• [Action item A] Copy the passage of the letters page starting with "DERMOT McNALLY" and going on through "answer my query.".
• [Action item B] According to the letters page, what is the DFI consultation about?
━━━ Page excerpt ━━━
Chair, Arts Council of Northern Ireland

Church and parishioners must work together

Reading the report on the shortage of priests in our churches and changes to be made is most depressing but not surprising. I do have sympathy with Bishop Donal McKeown and Fr Gary Donegan and indeed all of our priests but surely this situation has been obvious for years. Let us hope it is not to late to do something about it. Bishop McKeown has urged lay people to become more involved in assisting all clergy to fulfil their duties. I have no doubt that all lay people including women would be only to glad to assist in the many duties carried out by our priests. I have seen in most churches men, women and children helping out in different ways and that is to be commended. Parish life is so important it has to be protected and encouraged. I have no doubt the ordinary parishioner will rally to support their priests and applaud them in the work they do. In order to encourage more young men to consider becoming priests, what about the Church making the work of priests more rewarding in terms of better salaries, better conditions, more time off, just like other professions. Perhaps the time has come to consider married priests and also the ordination of women into priesthood. Fr Donegan mentioned the fact that he and all priests have to give up the notion of a wife and family, indeed a normal life, to serve God and his parishioners and of course he is right and something ought to be done to improve life as a priest. Other Christian churches have already ordained women to serve as ministers and bishops and the sky has not fallen down. Why has our Church delayed for so long on these issues? We really need to modernise to move forward. The report states that some parishes will take part this summer in pilot projects with lay people helping families prepare for funerals etc. Let us hope and pray that whatever happens Requiem Mass will always remain for our deceased families and friends. Can I wish Bishop McKeown and all those in authority in our Church every success in their endeavours.

KIERAN McCARTHY JP


Kircubbin, Co Down

SmartPass consultation

DFI is running a consultation on raising the age of eligibility for concessionary fares for the elderly. The cost of running a bus or train is the same whether it is empty or full so a few extra pensioners makes no difference. The only way to save money is to cut services. Government pays Translink for journeys made with a SmartPass. If that revenue is lost will government add an equal amount to the Translink subsidy? Of course not, that would not save money. Translink will be left to balance the books by cutting services, probably to rural areas. The department cannot say that because it is politically unacceptable. Instead we have a consultation on restricting the SmartPass which may appeal to young people who feel they are paying for the elderly to have a free ride. They would be cutting off their nose to spite their face because the result will be poorer transport options for everyone and the department will be able to say it has public support.

DERMOT McNALLY


Castlerock, Co Derry

Answer needed to question on eviction ban

I recently bumped into a Green Party canvasser and asked if they supported the scrapping of the eviction ban in Dublin or if they had adopted the position of England and Wales Greens who are standing on a manifesto of supporting an eviction ban?

It was a simple enough question but I got no answer. Perhaps the six-county Greens could answer my query.

It is worth pointing out that, with the removal of the 26-county eviction ban, it’s been reported more than 4,000 more Irish people are homeless.
━━━ Available data ━━━
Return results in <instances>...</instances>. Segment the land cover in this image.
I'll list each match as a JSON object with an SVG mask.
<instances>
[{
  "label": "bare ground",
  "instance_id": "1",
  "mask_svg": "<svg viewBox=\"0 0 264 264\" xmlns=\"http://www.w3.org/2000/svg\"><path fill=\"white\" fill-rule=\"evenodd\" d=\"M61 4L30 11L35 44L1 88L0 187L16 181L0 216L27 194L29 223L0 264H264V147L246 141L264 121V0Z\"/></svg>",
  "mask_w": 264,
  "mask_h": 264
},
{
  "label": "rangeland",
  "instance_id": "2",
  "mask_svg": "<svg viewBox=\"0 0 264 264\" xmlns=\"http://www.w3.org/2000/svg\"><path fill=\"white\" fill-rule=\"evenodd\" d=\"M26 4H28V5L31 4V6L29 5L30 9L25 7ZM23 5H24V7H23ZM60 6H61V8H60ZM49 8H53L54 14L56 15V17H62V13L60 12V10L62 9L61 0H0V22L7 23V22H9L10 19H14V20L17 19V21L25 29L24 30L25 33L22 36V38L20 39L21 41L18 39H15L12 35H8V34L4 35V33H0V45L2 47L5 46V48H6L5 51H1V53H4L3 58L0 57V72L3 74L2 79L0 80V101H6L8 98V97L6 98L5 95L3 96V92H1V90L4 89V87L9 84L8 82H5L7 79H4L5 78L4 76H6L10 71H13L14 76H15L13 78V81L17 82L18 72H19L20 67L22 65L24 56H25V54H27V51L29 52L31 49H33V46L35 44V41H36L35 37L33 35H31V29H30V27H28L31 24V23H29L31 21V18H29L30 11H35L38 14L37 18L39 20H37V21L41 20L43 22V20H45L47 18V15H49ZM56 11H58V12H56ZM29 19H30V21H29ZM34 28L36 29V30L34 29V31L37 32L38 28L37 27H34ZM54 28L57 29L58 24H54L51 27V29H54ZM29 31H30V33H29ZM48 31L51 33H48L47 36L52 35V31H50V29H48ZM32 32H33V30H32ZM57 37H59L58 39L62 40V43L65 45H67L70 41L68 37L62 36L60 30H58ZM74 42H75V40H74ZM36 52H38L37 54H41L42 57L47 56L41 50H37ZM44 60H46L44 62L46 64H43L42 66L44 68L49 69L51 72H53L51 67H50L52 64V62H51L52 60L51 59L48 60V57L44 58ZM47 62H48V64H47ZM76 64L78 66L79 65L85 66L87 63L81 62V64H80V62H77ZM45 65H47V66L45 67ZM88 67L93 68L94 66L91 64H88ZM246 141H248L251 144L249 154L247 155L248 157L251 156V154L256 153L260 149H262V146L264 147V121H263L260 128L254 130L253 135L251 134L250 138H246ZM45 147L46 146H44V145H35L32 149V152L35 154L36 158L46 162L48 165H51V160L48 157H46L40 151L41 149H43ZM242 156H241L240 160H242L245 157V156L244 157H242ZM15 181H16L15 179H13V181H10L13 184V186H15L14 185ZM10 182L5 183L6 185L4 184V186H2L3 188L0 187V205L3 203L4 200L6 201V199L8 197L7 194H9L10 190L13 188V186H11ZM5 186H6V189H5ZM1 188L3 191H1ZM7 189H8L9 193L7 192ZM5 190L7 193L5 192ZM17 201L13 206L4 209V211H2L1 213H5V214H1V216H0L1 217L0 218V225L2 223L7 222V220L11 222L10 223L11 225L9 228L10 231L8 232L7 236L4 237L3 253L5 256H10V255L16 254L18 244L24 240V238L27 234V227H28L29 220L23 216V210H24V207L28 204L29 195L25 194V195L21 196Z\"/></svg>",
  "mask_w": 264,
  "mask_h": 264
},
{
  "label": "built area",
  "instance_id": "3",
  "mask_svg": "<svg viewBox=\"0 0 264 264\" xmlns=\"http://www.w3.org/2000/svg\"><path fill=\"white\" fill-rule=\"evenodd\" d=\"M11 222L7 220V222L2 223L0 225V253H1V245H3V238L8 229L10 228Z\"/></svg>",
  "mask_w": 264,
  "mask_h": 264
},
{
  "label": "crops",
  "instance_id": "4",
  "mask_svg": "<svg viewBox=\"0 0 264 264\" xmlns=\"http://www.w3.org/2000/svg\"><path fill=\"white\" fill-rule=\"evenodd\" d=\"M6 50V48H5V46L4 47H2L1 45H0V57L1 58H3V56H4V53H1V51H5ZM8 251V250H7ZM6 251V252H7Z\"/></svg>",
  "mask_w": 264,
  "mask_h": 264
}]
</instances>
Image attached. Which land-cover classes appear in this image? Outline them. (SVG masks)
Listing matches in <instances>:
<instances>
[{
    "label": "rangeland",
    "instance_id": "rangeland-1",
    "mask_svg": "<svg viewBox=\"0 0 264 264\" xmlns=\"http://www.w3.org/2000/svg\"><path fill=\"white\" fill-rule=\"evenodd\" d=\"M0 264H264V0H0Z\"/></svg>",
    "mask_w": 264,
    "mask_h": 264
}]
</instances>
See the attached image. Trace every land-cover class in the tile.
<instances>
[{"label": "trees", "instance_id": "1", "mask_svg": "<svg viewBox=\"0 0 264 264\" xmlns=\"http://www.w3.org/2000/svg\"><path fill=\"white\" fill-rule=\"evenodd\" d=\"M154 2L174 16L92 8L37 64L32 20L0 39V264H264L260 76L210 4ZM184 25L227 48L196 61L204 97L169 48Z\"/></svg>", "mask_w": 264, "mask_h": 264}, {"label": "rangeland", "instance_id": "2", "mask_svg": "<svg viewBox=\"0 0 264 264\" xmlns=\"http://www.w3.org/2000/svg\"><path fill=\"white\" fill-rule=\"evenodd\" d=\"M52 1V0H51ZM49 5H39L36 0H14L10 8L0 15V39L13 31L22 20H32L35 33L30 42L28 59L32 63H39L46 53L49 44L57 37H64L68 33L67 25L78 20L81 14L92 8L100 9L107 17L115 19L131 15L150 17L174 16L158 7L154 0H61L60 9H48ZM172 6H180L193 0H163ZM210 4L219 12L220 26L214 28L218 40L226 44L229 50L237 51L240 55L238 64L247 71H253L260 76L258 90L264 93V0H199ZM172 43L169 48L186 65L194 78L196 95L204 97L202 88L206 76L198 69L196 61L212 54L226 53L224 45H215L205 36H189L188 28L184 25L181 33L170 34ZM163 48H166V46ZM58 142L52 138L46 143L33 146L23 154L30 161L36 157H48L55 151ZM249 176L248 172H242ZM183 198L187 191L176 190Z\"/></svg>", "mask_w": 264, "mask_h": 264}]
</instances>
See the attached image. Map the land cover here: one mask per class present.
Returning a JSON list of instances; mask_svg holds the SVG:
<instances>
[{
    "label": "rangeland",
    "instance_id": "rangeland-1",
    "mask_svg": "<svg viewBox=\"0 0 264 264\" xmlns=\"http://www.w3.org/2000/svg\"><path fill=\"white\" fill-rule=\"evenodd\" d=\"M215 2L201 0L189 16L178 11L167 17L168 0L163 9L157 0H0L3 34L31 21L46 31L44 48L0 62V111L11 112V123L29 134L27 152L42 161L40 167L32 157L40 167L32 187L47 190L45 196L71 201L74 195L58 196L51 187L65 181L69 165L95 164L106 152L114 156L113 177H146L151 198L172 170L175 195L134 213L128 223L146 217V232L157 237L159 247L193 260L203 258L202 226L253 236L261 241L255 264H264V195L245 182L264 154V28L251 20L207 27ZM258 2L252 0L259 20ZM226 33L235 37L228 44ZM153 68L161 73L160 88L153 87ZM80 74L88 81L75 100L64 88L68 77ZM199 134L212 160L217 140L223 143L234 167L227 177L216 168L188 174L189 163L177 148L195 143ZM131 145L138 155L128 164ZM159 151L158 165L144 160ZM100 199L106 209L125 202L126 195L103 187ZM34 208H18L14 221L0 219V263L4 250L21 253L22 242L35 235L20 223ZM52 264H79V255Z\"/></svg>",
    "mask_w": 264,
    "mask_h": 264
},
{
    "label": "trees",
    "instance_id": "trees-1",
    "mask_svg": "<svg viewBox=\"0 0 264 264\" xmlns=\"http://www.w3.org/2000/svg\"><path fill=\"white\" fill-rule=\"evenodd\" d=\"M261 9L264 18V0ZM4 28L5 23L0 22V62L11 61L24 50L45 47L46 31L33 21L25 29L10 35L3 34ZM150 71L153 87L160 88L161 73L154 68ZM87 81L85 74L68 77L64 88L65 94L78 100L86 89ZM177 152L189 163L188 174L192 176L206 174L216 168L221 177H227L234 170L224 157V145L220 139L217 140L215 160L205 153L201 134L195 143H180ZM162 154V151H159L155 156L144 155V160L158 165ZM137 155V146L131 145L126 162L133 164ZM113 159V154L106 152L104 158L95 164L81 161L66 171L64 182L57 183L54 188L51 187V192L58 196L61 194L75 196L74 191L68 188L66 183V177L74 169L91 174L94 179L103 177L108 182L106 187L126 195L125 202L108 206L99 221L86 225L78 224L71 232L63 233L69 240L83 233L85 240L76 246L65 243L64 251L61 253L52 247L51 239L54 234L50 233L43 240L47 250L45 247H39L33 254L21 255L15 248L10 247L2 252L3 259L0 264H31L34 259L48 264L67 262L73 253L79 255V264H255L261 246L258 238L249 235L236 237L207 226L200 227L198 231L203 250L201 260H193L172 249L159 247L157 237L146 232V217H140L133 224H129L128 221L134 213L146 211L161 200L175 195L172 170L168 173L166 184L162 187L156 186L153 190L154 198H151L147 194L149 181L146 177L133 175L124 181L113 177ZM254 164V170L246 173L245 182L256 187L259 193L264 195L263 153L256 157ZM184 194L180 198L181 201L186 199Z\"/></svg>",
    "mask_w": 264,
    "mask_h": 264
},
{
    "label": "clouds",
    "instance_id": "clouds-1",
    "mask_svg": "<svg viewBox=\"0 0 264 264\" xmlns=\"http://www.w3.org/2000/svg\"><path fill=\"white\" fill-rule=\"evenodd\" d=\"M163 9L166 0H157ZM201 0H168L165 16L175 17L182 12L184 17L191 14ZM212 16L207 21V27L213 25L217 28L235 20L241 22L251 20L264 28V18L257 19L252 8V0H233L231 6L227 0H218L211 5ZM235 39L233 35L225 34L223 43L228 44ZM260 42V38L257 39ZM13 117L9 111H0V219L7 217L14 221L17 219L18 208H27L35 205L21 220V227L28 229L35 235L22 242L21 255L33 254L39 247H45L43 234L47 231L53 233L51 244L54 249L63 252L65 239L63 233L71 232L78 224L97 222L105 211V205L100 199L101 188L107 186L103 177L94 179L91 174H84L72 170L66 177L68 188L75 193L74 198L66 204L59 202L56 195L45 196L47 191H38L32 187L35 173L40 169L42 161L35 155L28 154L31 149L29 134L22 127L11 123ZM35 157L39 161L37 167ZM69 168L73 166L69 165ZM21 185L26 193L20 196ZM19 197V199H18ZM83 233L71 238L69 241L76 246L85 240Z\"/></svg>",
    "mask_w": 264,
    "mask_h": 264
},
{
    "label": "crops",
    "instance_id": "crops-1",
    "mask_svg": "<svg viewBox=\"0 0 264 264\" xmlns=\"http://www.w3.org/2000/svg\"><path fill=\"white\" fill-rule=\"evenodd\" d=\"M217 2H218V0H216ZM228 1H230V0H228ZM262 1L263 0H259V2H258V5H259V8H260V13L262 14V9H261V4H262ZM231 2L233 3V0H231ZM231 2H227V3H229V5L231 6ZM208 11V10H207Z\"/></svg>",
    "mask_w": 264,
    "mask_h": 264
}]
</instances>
━━━
• [Written answer A]
DERMOT McNALLY


Castlerock, Co Derry

Answer needed to question on eviction ban

I recently bumped into a Green Party canvasser and asked if they supported the scrapping of the eviction ban in Dublin or if they had adopted the position of England and Wales Greens who are standing on a manifesto of supporting an eviction ban?

It was a simple enough question but I got no answer. Perhaps the six-county Greens could answer my query.

• [Written answer B] Raising the age of eligibility for concessionary fares for the elderly.